The following technologies are used to build the project:
- Azure Functions: for connecting to source data API
- Azure Data Factory: for data connectors, scheduling, orchestration
- SQL Database: for staging environment & data warehouse
- Azure Blob Storage: for miscellaneous & config files
- Azure Logic Apps: for web API & authentication
- Streamlit Cloud: for dashboard & visualizations
Making this app was my first time using Azure for a personal project, here are a few key takeaways from this experience:
Azure Functions:
- Azure Functions provide a built-in HTTP endpoint trigger that can be integrated easily with DataFactory’s HTTP dataset connector. I’ve found this to be a very simple and effective method to connect to any custom source using Python.
Data Factory:
- When factoring in the cost of computing activities, DataFactory is probably best used as an ingestion and/or orchestration tool. Avoid dataflows as they are not very cost-effective and you can pretty much do the same things in SQL for a fraction of the price.
- If possible, limit the number of activities since your execution time is billed for at least one minute per activity, rounded up to the next minute. This means that if your activity runs for only 5 seconds you are still charged for a full minute. These add up really quickly especially if you are running looped activities.
- Extra tip for copy activities: Change the maximum DIUs (Data Integration Unit) to 2 and increase as required. The default setting is Auto, which starts at 4 but scales automatically. By doing this you can save 50% of your cost! Of course, this affects performance but for smaller datasets it's definitely worth it.
Logic App:
- Logic App is great as a simple API but is more expensive than Azure Functions. I find it’s worth it if you want the flow control operators and/or the built-in connectors for other Azure services.

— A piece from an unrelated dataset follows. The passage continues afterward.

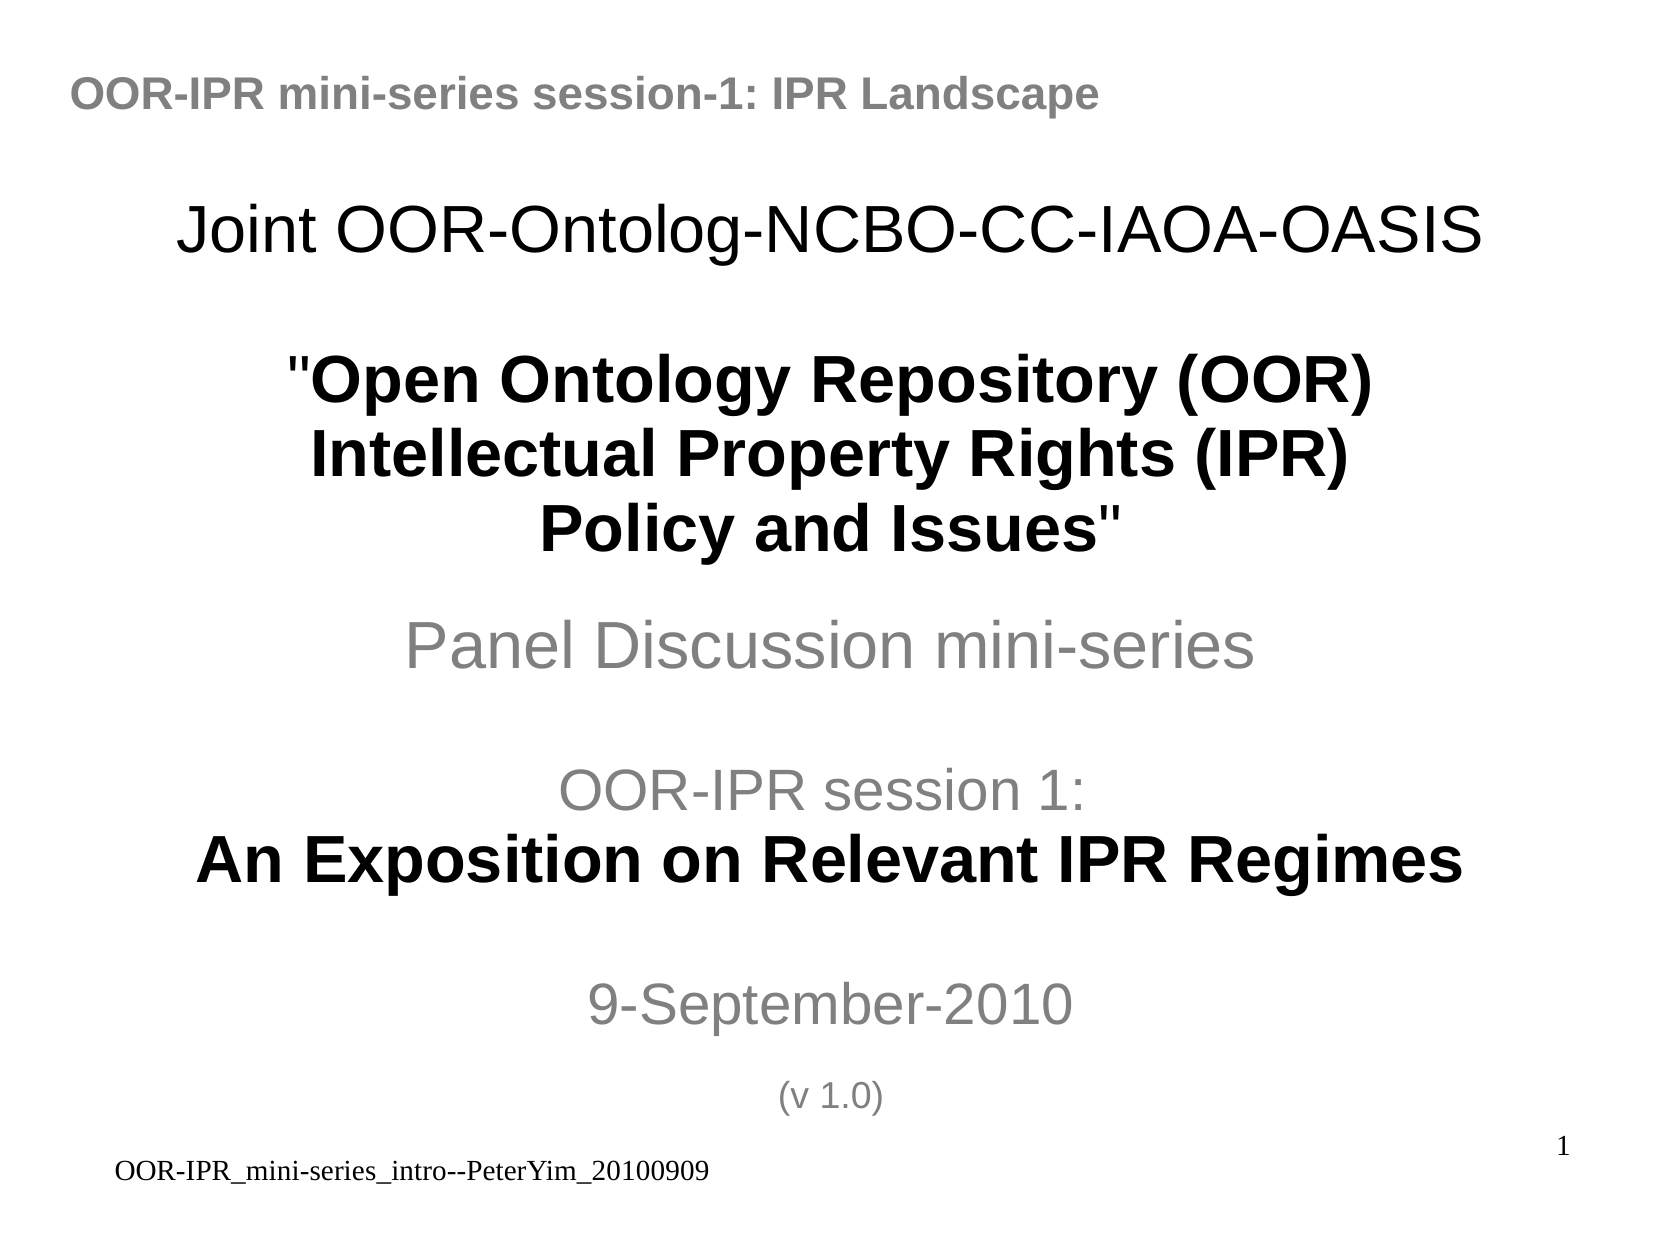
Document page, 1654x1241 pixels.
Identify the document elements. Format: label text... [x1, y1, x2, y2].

- In this app, I used the pre-built Azure AD authentication connector to connect to the SQL warehouse, which eliminates the hassle of manually setting up a connection otherwise.
Data Warehouse
- If the final data model is complex, it is useful to break down the transformation processes into manageable steps or layers. The first layer is the raw layer. Subsequent layers perform specific transformations that bring the data closer to its desired output. These layers help in organizing and simplifying the entire process. As an added benefit, this reduces the query time on the front end by shifting the heavy lifting to the database side, typically done only once per day rather than with every query.